#### READING TEXT

In the wake of America’s exit from the Paris Agreement, many wonder what this callous move means for the war on carbon gas emissions and climate change. More importantly, many wonder what it means for the future of our planet and its ancient biodiversity, much of which is in the pipeline to extinction. While blame has been broadly hurled in the direction of the coal and fossil fuel industries, not much attention unfortunately has been paid to the agricultural industry, particularly livestock farming, whose contribution to the detoriating state of our planet has been subtle yet incredibly more hazardous at the molecular level than the perceived footprint of the former two.
You might be picking your brain and debating the idea of how agriculture, which is primarily practised in rural areas with less cars and factories, could possible exert any major influence on climate change. Well, I’m afraid it does, and the data shows a steadily upward-moving (dare I say, alarming) trend. What is it then that’s causing agriculture’s newly found interest among climate scientists? The answer might shock you, but it’s worth mentioning anyway: cattle. That’s correct, next to burning fossil fuels and deforestation, cattle are the greatest threat to the survival of the planet. You see, cattle are ruminants and by that virtue whatever they ingest is fermented by microbes in their rumen, setting off a toxic reaction the product of which is CH4, aptly nicknamed methane gas. The cattle then burp (or fart, depending on their mood) this methane into the atmosphere where it joins an alliance with carbon dioxide in the depletion of the ozone layer. I don’t need to take you through the details of what goes on after that. On any other day this wouldn’t be a cause for concern, except that methane is a dangerously lethal gas. One molecule of methane equals 23 molecules of carbon dioxide, and nearly all the methane in the atmosphere is due to cattle. Although there is more carbon dioxide in the atmosphere than methane, the presence of this gas is nonetheless far more impactful. Expectedly, the U.S is among the world’s leading emitters of methane, and it’s not hard to see why. According to environmental physicist, Professor Gidon Eshel, the U.S. uses 47% of its land for food production, and of that, a lion’s share of approximately 71% is used to grow feed for cattle. This means only roughly 1% is used for fruit and vegetable production. It’s quite shocking then that the United States, in a futile effort to resuscitate its “greatness,” would slip back into the abyss of ignorance with regard to climate change as well as the detrimental impact its vast cattle stock is having on the atmosphere.

########

§ **APPLY WHAT YOU READ**:
a) Translate this sentence from the climate article into Spanish: "That’s correct, next to burning fossil fuels and deforestation, cattle are the greatest threat to the survival of the planet."
b) Summarize the climate article in two sentences.
The lines after this point come from a different source than the climate article.

#### SUPPLIED ENTRIES

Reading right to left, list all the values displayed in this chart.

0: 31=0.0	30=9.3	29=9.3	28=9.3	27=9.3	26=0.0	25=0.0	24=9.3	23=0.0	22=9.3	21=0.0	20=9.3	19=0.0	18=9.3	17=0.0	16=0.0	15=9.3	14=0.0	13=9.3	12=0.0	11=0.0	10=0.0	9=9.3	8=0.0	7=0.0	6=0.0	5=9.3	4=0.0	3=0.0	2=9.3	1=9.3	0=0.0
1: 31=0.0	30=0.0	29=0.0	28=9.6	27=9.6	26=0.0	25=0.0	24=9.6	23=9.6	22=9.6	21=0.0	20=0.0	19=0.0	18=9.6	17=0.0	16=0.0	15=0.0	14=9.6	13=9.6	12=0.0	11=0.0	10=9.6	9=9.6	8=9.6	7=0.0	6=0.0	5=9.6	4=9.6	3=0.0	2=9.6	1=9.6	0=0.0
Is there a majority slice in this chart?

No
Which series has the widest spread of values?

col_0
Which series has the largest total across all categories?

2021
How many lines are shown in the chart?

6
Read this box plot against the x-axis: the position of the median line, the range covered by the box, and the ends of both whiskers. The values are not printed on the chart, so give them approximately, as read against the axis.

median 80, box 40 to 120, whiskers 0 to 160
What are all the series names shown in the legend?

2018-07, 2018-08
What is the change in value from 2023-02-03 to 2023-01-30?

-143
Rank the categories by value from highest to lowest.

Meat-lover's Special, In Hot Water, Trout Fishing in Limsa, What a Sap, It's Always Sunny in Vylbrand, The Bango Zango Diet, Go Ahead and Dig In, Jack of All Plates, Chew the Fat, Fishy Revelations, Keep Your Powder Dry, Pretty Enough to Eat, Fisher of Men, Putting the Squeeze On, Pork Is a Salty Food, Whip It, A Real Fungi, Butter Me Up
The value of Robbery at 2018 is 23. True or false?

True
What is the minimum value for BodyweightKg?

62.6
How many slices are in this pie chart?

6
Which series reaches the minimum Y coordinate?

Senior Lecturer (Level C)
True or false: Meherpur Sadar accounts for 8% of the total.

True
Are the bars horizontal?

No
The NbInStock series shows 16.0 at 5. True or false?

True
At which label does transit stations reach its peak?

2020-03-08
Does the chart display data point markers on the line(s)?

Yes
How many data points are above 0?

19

########

§ **SOLUTIONS IN ORDER**:
a) Así es: después de la quema de combustibles fósiles y la deforestación, el ganado es la mayor amenaza para la supervivencia del planeta.

b) Livestock farming, especially cattle, has received little attention compared with the coal and fossil fuel industries, even though it contributes seriously to climate change through the methane that cattle release after microbes ferment their food in the rumen. The U.S. is among the leading methane emitters, using about 71% of its food-production land to grow cattle feed, yet it has left the Paris Agreement.